Nein, auf den Geist geht es mir auf keinen Fall. Aber es ist ein mul­miges Gefühl, dass da immer noch einer ist, der mit dieser Fahne durch die Sta­dien tin­gelt. Natür­lich freut man sich irgendwo. Aber ich sitze jetzt nicht vor dem Fern­seher und rufe: Guck mal, da ist wieder meine Fahne! Wie auch immer, das ist schon beacht­lich, was der Frank da macht. Außerdem habe ich dadurch einen Freund dazu gewonnen.

Genug geredet über die Ver­gan­gen­heit. Gegen­wärtig erwi­sche ich Sie im Mann­schaftsbus auf der Fahrt nach Braun­schweig, zu einem richtig schönen Regio­nal­li­ga­klas­siker. Freut man sich als Trainer da genauso drauf wie als Spieler?

Auf jeden Fall. Das sind die Spiele, für die man als Spieler und als Trainer lebt. Ich schätze mal, dass circa 15.000 Zuschauer da sein werden, ein tolle Kulisse. Dafür lebt man.

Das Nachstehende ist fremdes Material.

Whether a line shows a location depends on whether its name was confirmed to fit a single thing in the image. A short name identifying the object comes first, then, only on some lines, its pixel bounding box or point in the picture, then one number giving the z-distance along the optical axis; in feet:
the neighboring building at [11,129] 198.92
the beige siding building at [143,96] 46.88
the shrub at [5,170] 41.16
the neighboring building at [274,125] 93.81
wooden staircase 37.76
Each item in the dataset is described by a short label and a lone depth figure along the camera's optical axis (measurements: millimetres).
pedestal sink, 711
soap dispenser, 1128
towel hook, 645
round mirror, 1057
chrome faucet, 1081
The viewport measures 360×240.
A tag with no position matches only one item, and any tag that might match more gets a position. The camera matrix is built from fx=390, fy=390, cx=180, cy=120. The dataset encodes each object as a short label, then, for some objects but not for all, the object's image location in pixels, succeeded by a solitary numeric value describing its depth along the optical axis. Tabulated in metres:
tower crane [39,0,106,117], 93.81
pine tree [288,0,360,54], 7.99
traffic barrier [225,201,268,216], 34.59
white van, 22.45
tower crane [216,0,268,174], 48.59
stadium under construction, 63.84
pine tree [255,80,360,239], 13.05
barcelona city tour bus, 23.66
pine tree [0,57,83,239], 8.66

Das ist ein­fach nur Freude pur.

Was sind Sie: Ein Trainer oder ein Aus­bilder?

Ein aus­bil­dender Trainer.

Gibt es so etwas wie Ihre eigene Trai­ner­phi­lo­so­phie?


Naja, es gibt natür­lich eine breite Palette an Her­aus­for­de­rungen, wie man wem was bei­bringen muss. Mit dem einen Spieler muss ich viel­leicht inten­siver reden, ein anderer muss noch weiter tak­tisch geschult werden, den nächsten schicke ich ans Kopf­ball­pendel. Die Arbeit ist sehr viel­fältig. Von daher gibt es nicht die eine Phi­lo­so­phie.

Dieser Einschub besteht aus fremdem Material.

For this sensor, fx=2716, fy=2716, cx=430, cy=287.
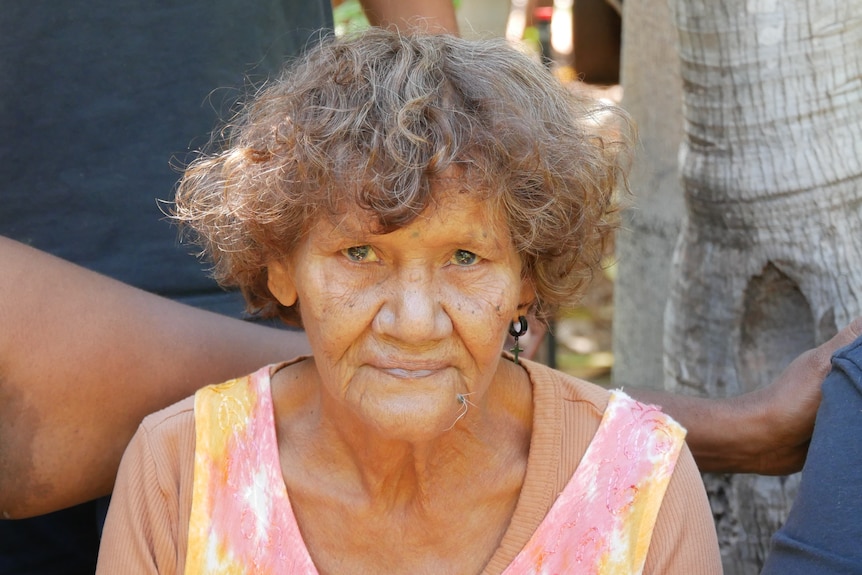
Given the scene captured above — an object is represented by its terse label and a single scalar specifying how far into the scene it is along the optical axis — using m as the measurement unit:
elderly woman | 1.55
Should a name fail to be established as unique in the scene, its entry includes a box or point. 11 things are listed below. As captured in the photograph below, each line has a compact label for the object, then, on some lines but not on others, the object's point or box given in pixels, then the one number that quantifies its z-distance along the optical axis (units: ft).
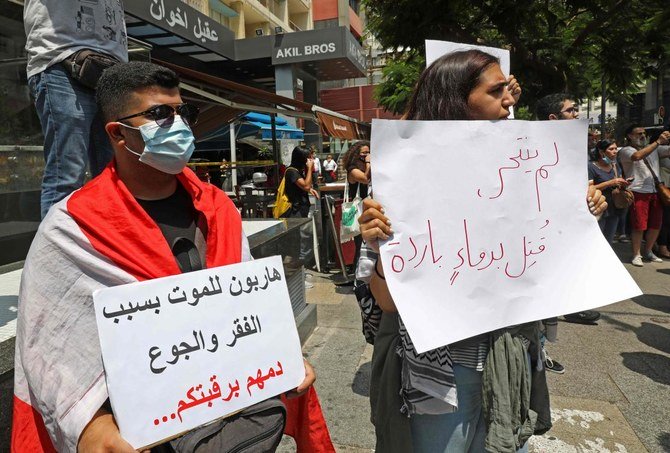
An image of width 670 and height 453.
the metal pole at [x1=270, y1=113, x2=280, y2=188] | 28.00
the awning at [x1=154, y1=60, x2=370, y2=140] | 15.71
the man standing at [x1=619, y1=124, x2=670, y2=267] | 22.43
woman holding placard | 4.55
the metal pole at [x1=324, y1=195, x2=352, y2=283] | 21.29
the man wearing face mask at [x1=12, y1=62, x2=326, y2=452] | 3.88
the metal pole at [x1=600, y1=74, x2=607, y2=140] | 40.32
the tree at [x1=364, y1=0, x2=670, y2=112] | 24.54
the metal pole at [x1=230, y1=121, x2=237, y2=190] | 46.49
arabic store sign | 35.70
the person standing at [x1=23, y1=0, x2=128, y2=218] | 7.13
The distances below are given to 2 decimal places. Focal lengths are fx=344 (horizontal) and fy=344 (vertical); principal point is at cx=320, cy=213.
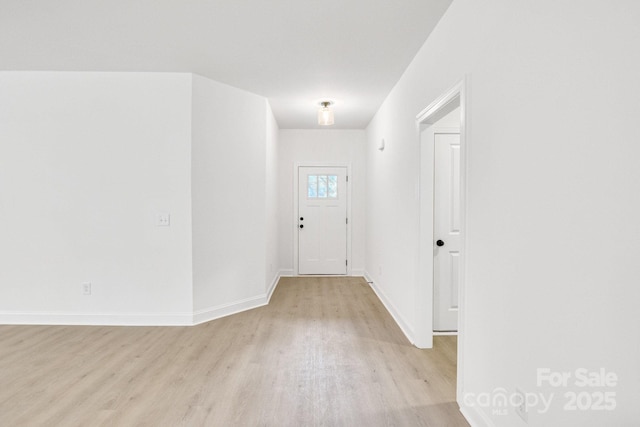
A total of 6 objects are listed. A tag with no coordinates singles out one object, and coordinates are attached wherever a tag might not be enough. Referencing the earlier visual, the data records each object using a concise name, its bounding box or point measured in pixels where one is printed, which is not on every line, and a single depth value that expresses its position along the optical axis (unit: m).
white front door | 6.03
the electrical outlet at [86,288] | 3.53
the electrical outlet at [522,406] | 1.47
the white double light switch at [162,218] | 3.53
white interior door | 3.26
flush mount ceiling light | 4.34
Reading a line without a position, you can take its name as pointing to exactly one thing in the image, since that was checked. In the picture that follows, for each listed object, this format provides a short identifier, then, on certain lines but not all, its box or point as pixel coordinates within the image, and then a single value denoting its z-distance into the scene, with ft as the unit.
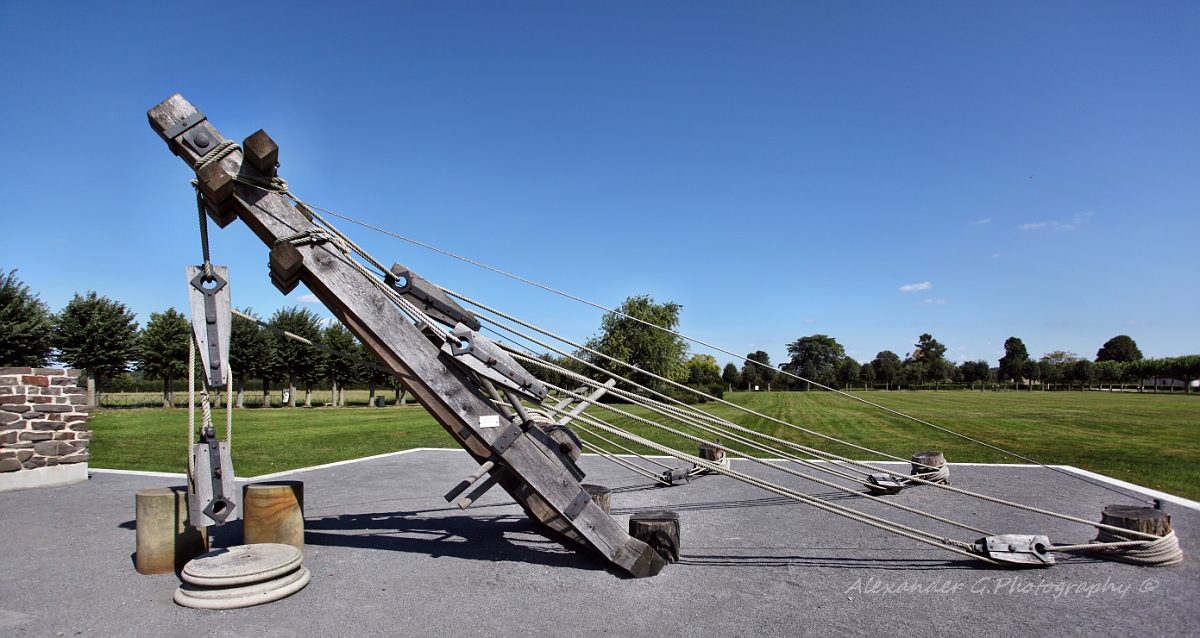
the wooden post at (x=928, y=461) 26.66
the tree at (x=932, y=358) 320.70
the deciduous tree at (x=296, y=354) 126.52
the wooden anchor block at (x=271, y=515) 17.53
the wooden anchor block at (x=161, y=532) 16.12
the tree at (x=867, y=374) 317.63
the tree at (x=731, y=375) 318.02
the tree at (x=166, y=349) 117.60
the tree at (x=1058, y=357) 352.14
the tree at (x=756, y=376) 289.53
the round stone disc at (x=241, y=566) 14.01
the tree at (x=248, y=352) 120.06
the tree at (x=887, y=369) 309.01
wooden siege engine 13.96
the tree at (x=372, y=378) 128.19
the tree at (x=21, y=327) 77.36
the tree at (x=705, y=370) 275.59
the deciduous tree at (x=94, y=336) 101.60
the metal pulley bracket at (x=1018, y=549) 16.19
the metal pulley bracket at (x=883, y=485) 24.66
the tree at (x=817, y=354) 373.40
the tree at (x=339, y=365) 132.05
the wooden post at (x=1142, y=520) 16.98
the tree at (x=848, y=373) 326.53
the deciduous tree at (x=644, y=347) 140.87
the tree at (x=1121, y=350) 333.42
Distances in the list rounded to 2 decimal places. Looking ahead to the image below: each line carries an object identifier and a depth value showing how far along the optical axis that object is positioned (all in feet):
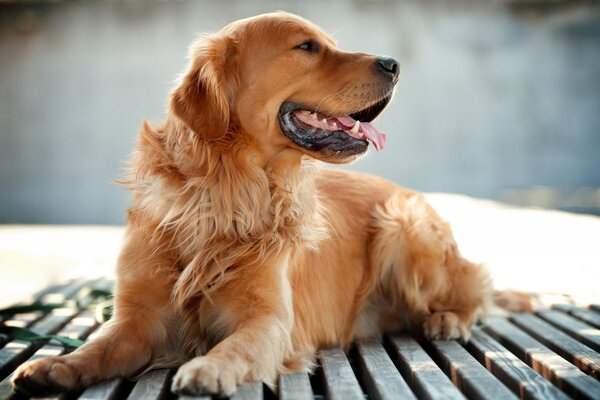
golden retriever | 8.46
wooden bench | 7.47
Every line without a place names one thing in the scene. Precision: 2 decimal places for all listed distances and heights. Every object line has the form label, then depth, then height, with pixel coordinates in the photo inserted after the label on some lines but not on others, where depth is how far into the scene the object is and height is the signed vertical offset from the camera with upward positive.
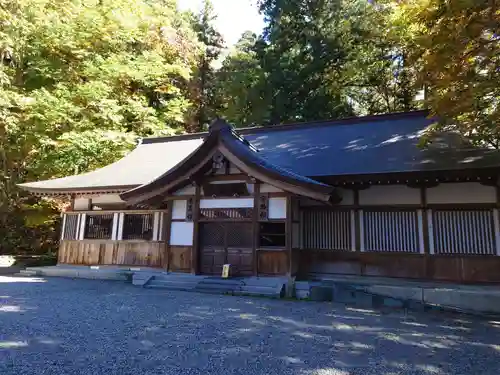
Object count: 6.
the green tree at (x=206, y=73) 27.02 +13.94
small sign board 9.94 -0.52
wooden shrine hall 9.22 +1.25
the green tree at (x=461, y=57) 6.21 +3.74
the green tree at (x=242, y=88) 23.11 +11.02
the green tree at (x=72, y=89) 15.79 +7.64
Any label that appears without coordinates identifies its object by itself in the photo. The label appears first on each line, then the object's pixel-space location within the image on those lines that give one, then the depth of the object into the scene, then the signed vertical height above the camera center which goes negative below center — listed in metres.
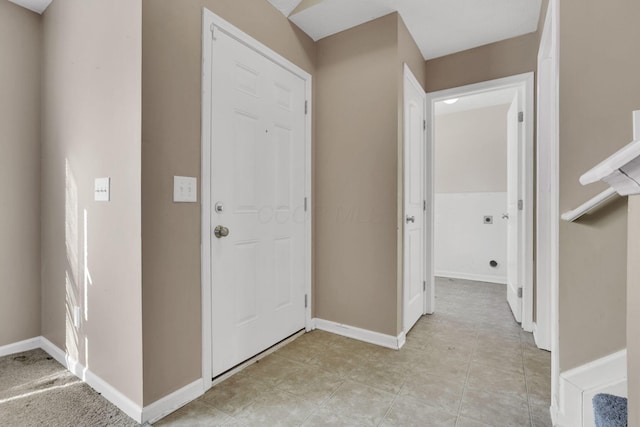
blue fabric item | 0.88 -0.61
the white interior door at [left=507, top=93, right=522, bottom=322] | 2.68 -0.01
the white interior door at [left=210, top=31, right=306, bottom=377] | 1.77 +0.06
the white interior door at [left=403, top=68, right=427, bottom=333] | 2.39 +0.09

Sie haben vorher die A‑Jugend vom HSV trai­niert, jetzt die U21. Ist es ein Anreiz, als junger Trainer unfer­tige Spieler nach den eigenen Idealen ent­spre­chend aus­bilden zu können?

Ein Anreiz ist es in jedem Fall. Man bildet die Spieler schließ­lich dem Ziel aus, dass sie selbst und die Mann­schaft immer neue Fort­schritte machen. Das ist die Moti­va­tion für mich, jeden Tag wieder auf den Trai­nings­platz zu gehen.

Und das auch noch in der kom­menden Saison für den HSV?

Ja, so lange mich der Ham­burger SV noch haben will, so lange ich Spaß an der Sache habe und merke, dass die Zusam­men­ar­beit Früchte trägt, arbeite ich gerne weiter.

Was sind Ihre Ziele für die kom­menden Jahre im Trai­ner­ge­schäft?

Mög­lichst viel lernen. Bei jeder Hos­pi­ta­tion, bei jeder Sich­tung, von jedem Trainer der ersten Mann­schaft habe ich bereits eine Menge lernen können. Das soll so wei­ter­gehen.

Lassen Sie uns zum Abschluss uto­pisch werden: Wenn in 40 Jahren ein Bericht über Ihre Person geschrieben werden wird, wer soll im Vor­der­grund stehen: Der Spieler Bäron oder der Trainer Bäron?

Das ist mir egal. Bis jetzt ist meine Kar­riere zwar nicht optimal ver­laufen, aber ich war Fuß­ball­profi und bin jetzt Trainer. Ich bin dankbar für jeden Tag.